Red Pesto Chicken Pasta
First things first though, my brother-in-law made this for us a couple of weeks back, he’s a wonderful chef and I have completely and utterly stolen this dish from him. Sorry Paul!
What you need
2 chicken breasts
Penne pasta, enough for two
Parmesan (or any grana padano which is usually MUCH cheaper..)
Adjust portions for your own needs.
What you will use
1 pot – large enough to hold your pasta
1 frying pan – large enough to hold the chicken AND pasta combined, preferably a straight sided pan. A large cooking pot will suffice.
1 sharp knife, the sharper the better.
1 stirring implement… er… a wooden spoon or spatula.
How to make it
Firstly, get your pasta on to boil. You can just follow the instructions on the side of the pack, remembering to only add the salt once the water is boiling, and if you add a touch of oil along with the pasta it’ll help stop the pasta tubes from sticking to each other.
Now, slice up the chicken breasts into even sized pieces. I prefer smaller mouth-sized strips just a little bigger than the penne pasta, I think it helps give an even sauce coverage.
Aside: The topic of sauce coverage is of some debate in my house. I prefer to have a fine coating of sauce, lightly coating the pasta, and any other ingredients, so as to subtly slide over the palate. My wife takes the “sauce and some pasta” approach, casting the tubes of pasta adrift in a sea of passata at a moments notice (I shouldn’t be too nasty though as she makes dinner far more often than I do). Feel free to tweak this recipe to your own sauce preferences, but if you are of the latter persuasion don’t bother inviting me round!
Now, where was I? Ohh yes, you’ve got the pasta onto boil, so let’s cook the chicken.

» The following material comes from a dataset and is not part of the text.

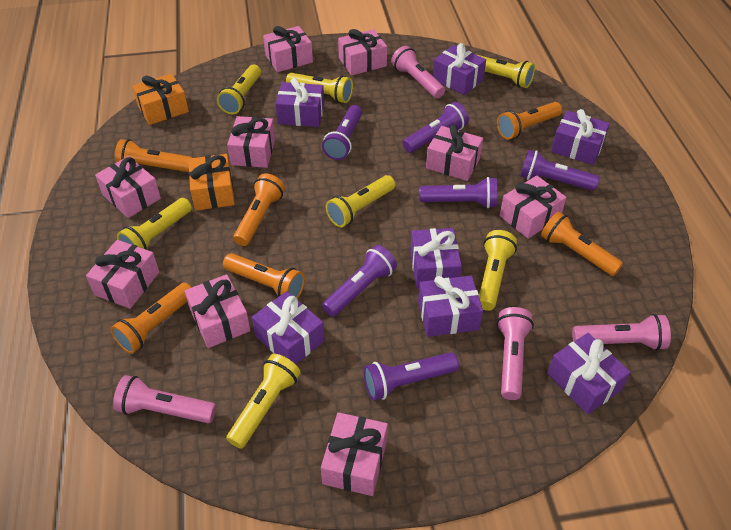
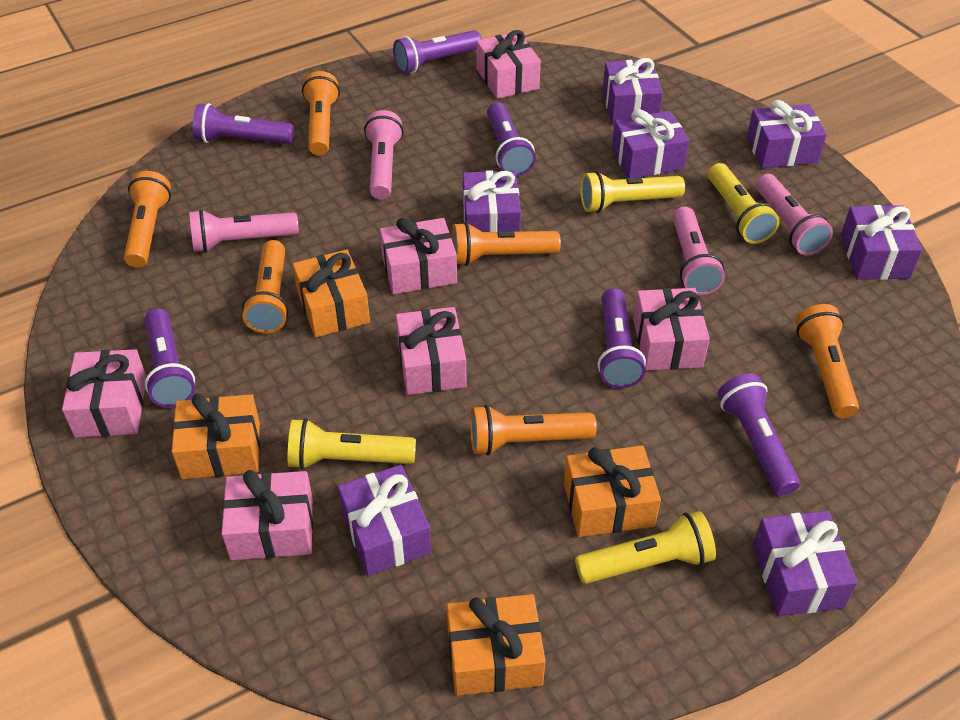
orange gift: 2 -> 4
pink gift: 9 -> 6
yellow flashlight: 7 -> 4

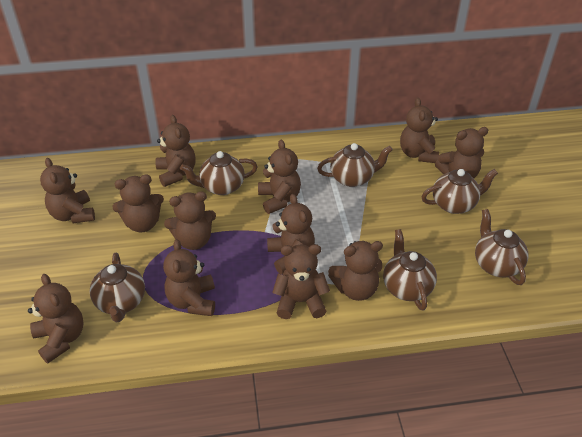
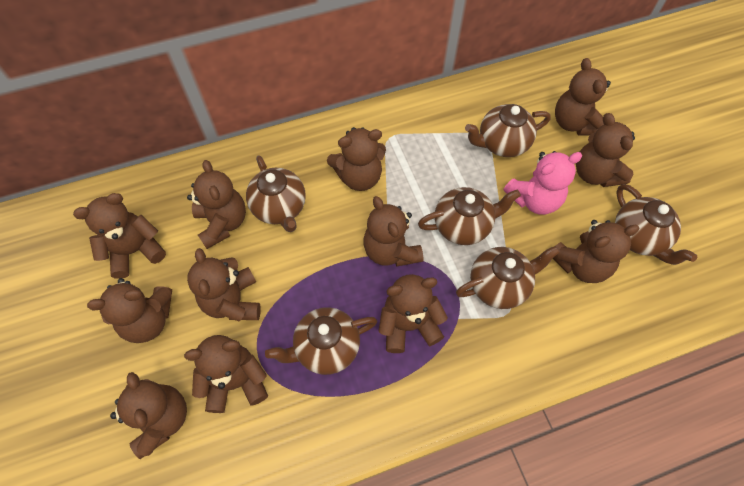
pink teddy bear: 0 -> 1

In your frying pan, add a dash of oil, bring up to heat and add the chicken. Ideally you want a nice colour on both sides, but I’m sure you can all manage to fry some chicken. You can, of course, grill the chicken if you prefer. As long as it is cooked and there are no pink bits.
Depending on your timing skills, you may find that the chicken is ready before the pasta. Not to worry, just take it off the heat as we’ll be warming everything through before serving.
Check your pasta to see if it is ready. Some people like to throw bits of pasta at the wall to see if it sticks (although not sure what that tells them, other than that they should really clean their walls more often), but I generally prefer to actually bite into a bit to see if it’s to my liking. Al dente or whatever you prefer (although I’d suggest that ‘soggy mush’ means you’ve overcooked the pasta).
This, again, is entirely to taste. I’d suggest that you don’t want much more than a couple of teaspoons, just enough to give a nice soft covering. You should NOT have a sauce, the pesto should just cling to and pasta.
Now, swirl in a dash or three of single cream (I dunno, maybe a tablespoon?) again don’t add too much, we don’t want a runny sauce! You are just adding enough so that it softens the colour of the pesto without washing it all off the pasta.
Heat gently for a minute or so, then serve topped with parmesan shavings, and possibly a nice Chablis. Enjoy!
What else can you add?
The main flavour of the dish is chicken and basil, the tomato in the pesto is very subtle, so from that simple base you could add other ingredients to give it a little extra ‘zing’. Maybe some finely chopped onion or a little chilli to give it a bit more kick, or some toasted almonds or pine nuts? Or for a more tomato-ey flavour how about some sun-blushed tomatoes?